TRECHO FORNECIDO:
= = = = = = =
Algumas semanas antes, durante as jornadas sobre o assédio moral no
trabalho realizadas em El Ferrol, um cozinheiro passou por uma
situação semelhante: não conseguiu terminar o relato do pesadelo que
havia vivido em seu trabalho depois de anos de assédio. Explodiu em
soluços e passou ao silêncio.
Há pais separados que choram publicamente quando se referem às
dificuldades que enfrentam para poder ver seus filhos, e príncipes
herdeiros como Frederico da Dinamarca ou Laurent da Bélgica que não
escondem as lágrimas de emoção no dia do casamento.
Tampouco se conteve Iñaki Urdangarín durante o enterro das vítimas
do atentado de 11 de março em Madri. De certo modo, o rei Juan
Carlos contribuiu para levantar o véu do pranto na Espanha quando as
lágrimas brotaram de seus olhos no funeral de seu pai, dom Juan de
Bourbon.
= = = = = = =
EXTRATO DE DADOS:

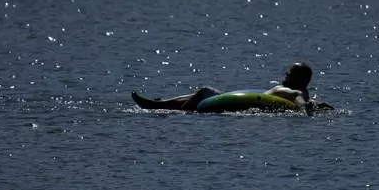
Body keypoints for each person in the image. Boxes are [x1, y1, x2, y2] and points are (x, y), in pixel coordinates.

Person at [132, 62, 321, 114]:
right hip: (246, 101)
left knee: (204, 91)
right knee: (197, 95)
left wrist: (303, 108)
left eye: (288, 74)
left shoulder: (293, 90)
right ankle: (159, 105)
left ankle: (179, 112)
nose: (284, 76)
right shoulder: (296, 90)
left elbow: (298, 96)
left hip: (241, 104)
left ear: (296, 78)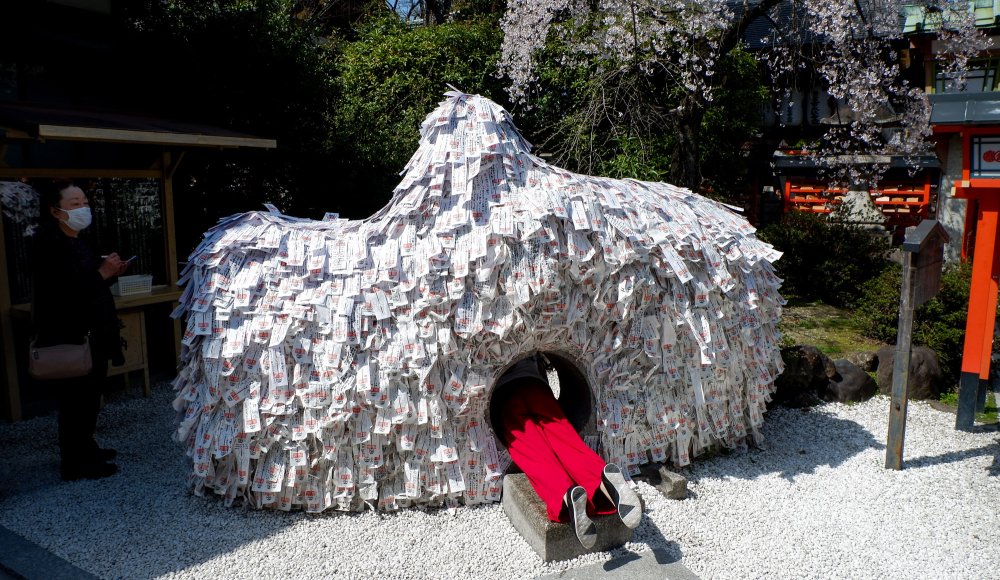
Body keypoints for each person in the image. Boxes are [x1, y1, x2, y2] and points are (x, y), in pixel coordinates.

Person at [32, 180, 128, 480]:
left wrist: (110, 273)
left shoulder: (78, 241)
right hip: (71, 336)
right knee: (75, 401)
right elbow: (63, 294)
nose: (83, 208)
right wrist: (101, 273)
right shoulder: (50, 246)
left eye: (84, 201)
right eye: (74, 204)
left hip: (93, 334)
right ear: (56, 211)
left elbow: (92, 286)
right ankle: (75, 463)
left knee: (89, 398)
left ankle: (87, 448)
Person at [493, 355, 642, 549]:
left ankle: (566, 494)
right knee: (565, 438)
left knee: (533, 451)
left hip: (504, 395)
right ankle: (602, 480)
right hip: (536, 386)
= = = = = = =
USANDO AS INFORMAÇÕES:
1) Devolva, do trecho fornecido, tudo o que vai de "Algumas semanas antes, durante" até "dia do casamento.".
2) Segundo o trecho fornecido, em que ocasião brotaram lágrimas dos olhos do rei Juan Carlos?

RESPOSTAS POR ITEM:
1)
Algumas semanas antes, durante as jornadas sobre o assédio moral no
trabalho realizadas em El Ferrol, um cozinheiro passou por uma
situação semelhante: não conseguiu terminar o relato do pesadelo que
havia vivido em seu trabalho depois de anos de assédio. Explodiu em
soluços e passou ao silêncio.
Há pais separados que choram publicamente quando se referem às
dificuldades que enfrentam para poder ver seus filhos, e príncipes
herdeiros como Frederico da Dinamarca ou Laurent da Bélgica que não
escondem as lágrimas de emoção no dia do casamento.

2) No funeral de seu pai, dom Juan de Bourbon.